Broadcom also announced a number of other CPO collaborators and “milestones toward mass deployment” of CPO, including production of its 51.2T CPO Ethernet switch in a pluggable, 3RU form factor by Delta Electronics; production by Micas Networks of the TH5-Bailly switch system; a production release from Foxconn Interconnect Technology of CPO LGA (Land Grid Array) sockets and other components; and Twinstar Technologies reaching “milestone volume shipments” of CPO fiber cables to enable scaling.
Benoit Fleury, director of CPO business development at Corning Optical Communications, said that the latest Bailly CPO collaboration “enables unprecedented speeds and bandwidth concentrations with lower power consumptions and costs.”

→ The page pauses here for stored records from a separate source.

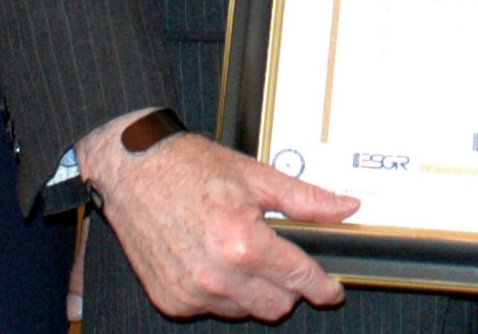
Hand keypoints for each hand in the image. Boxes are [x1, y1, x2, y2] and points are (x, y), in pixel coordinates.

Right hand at [78, 112, 358, 319]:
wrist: (132, 169)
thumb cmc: (188, 167)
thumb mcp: (255, 175)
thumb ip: (305, 199)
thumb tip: (345, 207)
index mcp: (242, 243)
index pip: (298, 279)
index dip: (322, 287)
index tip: (331, 290)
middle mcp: (217, 275)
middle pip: (277, 306)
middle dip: (287, 286)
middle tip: (280, 258)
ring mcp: (192, 292)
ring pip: (246, 311)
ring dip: (254, 290)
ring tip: (241, 251)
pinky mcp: (172, 300)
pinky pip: (213, 309)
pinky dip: (222, 292)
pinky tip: (214, 260)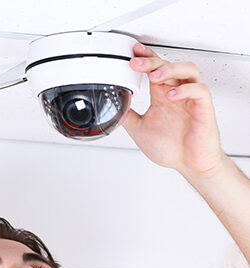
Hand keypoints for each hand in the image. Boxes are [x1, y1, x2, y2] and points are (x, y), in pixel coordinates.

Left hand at [122, 43, 226, 177]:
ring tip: (155, 75)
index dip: (147, 57)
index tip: (133, 51)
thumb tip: (114, 107)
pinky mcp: (203, 108)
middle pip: (168, 66)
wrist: (189, 164)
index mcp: (162, 97)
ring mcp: (191, 99)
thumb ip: (128, 117)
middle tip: (136, 62)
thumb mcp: (140, 130)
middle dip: (152, 62)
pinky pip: (199, 91)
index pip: (155, 69)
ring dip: (170, 69)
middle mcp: (177, 94)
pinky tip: (171, 95)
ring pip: (188, 71)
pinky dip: (185, 89)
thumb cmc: (172, 148)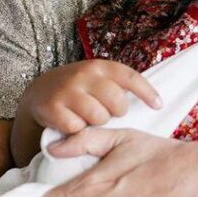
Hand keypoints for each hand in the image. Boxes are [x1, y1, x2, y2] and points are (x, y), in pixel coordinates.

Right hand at [26, 59, 162, 135]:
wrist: (39, 92)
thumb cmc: (78, 89)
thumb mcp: (97, 79)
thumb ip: (118, 85)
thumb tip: (155, 102)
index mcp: (99, 66)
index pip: (129, 77)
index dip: (147, 92)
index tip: (158, 106)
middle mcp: (84, 75)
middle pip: (117, 103)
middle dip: (116, 112)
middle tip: (106, 112)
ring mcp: (67, 90)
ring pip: (98, 117)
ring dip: (97, 122)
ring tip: (88, 117)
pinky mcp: (52, 107)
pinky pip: (77, 128)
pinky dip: (77, 130)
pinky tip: (71, 122)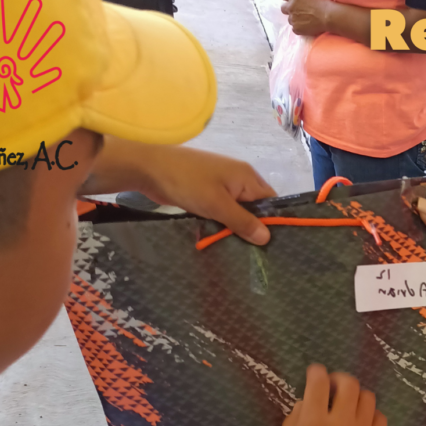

Speaking at this week’s JP Morgan annual Global Technology, Media and Communications Conference, Corning CEO Wendell Weeks spoke confidently about the growth opportunities ahead of his company, despite global uncertainty around issues such as tariffs. Corning, he said, had “modeled the impact of different slowdown scenarios on our growth plan— including a shock case using the worst downturn in the last 25 years—and we were well within our risk adjustment.” Now these were just a couple of the many reasons we reiterated our high confidence plan despite the current global uncertainty. ”
One of the major reasons he cited was generative AI and the resulting optical demand. Weeks noted that Corning’s enterprise business—which includes sales of optical tech inside data centers—saw a record $2 billion in sales last year and earlier this year, the company upgraded its expected compound annual growth rate for the segment from 25% to 30%. This is being driven by the scale-out of data center networks, or the increasing numbers of connected AI nodes and the need to connect greater distances between GPU clusters with fiber.
“This opportunity alone is 2x to 3x the size of our existing $2 billion enterprise business, if we are successful technically,” Weeks added.
Weeks also specifically called out the newly announced Broadcom deal as an example of support for co-packaged optics or CPO.
“You’re going to hear a lot more about this area in the near future,” he added.